## Selected extract
To further improve the reliability of the model, it was ensured that the model was significant and the misfit term was not significant, and the insignificant regression terms in the model were removed. Then, a new second-order regression model equation was obtained by optimization:

$$Y=4.70+0.205X_1-0.32X_3+0.255X_1{X}_4+0.2322X_1^2$$

(6)

To ensure that model assumptions held, a residual plot was constructed (Figure 3). In the residual analysis, the residual plot showed no distinct pattern, indicating that the regression model fitted the data well.

3.4. Response Surface Analysis of Combined Scores and Significant Parameters

The 3D response surface was obtained using the Model Graphs module of the Design-Expert 13 software, as shown in Figure 4.

According to the response surface plot, the impact of the interaction between the drum speed, sieve hole diameter, and shelling gap on the combined score Y could be analyzed. Figure 4a shows the effect of the interaction between the drum speed and sieve diameter on the composite score when the threshing gap was at the center level (X₄ = 9 mm). As can be seen from the figure, when the drum speed was certain, with an increase in the diameter of the sieve hole, the combined score gradually decreased, and the magnitude of the change was more obvious. The reason was that more impurities passed through the screen holes due to the larger diameter. Moreover, when the diameter of the sieve hole was certain, with a gradual increase in the drum speed, the combined score was first reduced and then increased. Therefore, the interaction between the threshing drum rotational speed and the sieve diameter had a significant effect on the combined score. The response surface curves varied more significantly along the direction of the sieve diameter. They also indicated that the effect of the sieve diameter on the combined score was more significant than the drum rotational speed.

Figure 4b shows the effect of the interaction between the drum speed and disengagement gap on the combined score when the sieve diameter was at the middle level (X₃ = 8 mm). It can be seen that, when the drum speed was certain, the combined score decreased first and then rose with the increasing threshing gap, and the magnitude of change was relatively flat. When the threshing gap was certain, with a gradual increase in the drum speed, the combined score first decreased and then rose. This was because the contact time between the chili seeds and the screen was greater with a lower drum speed. Meanwhile, when the speed was higher, the materials could not accumulate in the drum. This indicates that the interaction between the two factors had a similar effect on the combined score. Moreover, the effect of the drum speed on the combined score was relatively more significant than that of the detachment clearance.

## Dataset excerpts
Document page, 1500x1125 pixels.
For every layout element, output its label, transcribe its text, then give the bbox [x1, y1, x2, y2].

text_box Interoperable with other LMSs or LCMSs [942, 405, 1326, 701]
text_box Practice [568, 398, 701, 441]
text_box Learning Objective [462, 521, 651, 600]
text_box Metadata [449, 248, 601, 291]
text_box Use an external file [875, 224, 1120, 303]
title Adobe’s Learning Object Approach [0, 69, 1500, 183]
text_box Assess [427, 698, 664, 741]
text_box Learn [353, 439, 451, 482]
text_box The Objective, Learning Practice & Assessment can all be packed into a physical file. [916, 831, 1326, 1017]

## Tasks to complete
**1.** According to the passage on the chili seed threshing response surfaces, which software module was used to obtain the 3D response surface?
**2.** Continue the passage on the chili seed threshing response surfaces, picking up after its final sentence.

## Exercise answers
**1.** The Model Graphs module of the Design-Expert 13 software.

**2.**
Figure 4c shows the effect of the interaction between the sieve diameter and disengagement gap on the combined score when the drum speed was at the center level (X₁ = 700 r/min). When the diameter of the sieve hole was certain, the comprehensive score was essentially maintained. When the threshing clearance was certain, with a gradual increase in the diameter of the sieve hole, the combined score decreased significantly. It was found that when the drum rotational speed was located at the center level and the threshing gap was constant, the sieve diameter had a significant effect on the combined score.

3.5. Parameter Optimization and Experimental Validation

3.5.1. Significant Parameter Optimization

To enable the chili seed separator to work optimally, the combined score Y needs to reach the minimum value. Through the analysis of the response surface plot, it can be seen that when the drum rotational speed is small, the diameter of the sieve is large, and the threshing gap is larger, the combined score Y is smaller. Considering the differences in the factor effects and factor interactions on the response values of the test indicators, the multiobjective optimization of the regression model was required [27,28,29,30].

Based on the Optimization module of the Design-Expert 13 software, multiobjective optimization was carried out for the regression model of the test indices. The response value of the combined score Y was analyzed, and constraints for each test factor were set: the upper sieve drum rotational speed was 650–750 r/min, the sieve diameter was 7.5–8.5 mm, and the threshing clearance was 8.5–9.5 mm. The combined score Y was taken as the minimum value of the objective function at 100%. The optimization results of the three factor levels obtained were as follows: when the drum speed was 661 r/min, the sieve diameter was 8.5 mm, and the detachment gap was 9.4 mm, the surface response value of the regression model was the best, and the combined score of the model prediction value was 4.32% at this time.

3.5.2. Experimental Validation

To verify the accuracy of the above model, three field validation tests were conducted. The test materials and test methods were as before. The feeding speed was 50 g/s, the number of spike teeth was 24, and the inclination angle was 20°.

During the tests, the seed content in 500 g of chili peppers was measured to be 75.45 g, 68.74 g, and 81.56 g, respectively. According to Equations (1)–(4), the test results were as shown in

Table 9. Results of three validation tests.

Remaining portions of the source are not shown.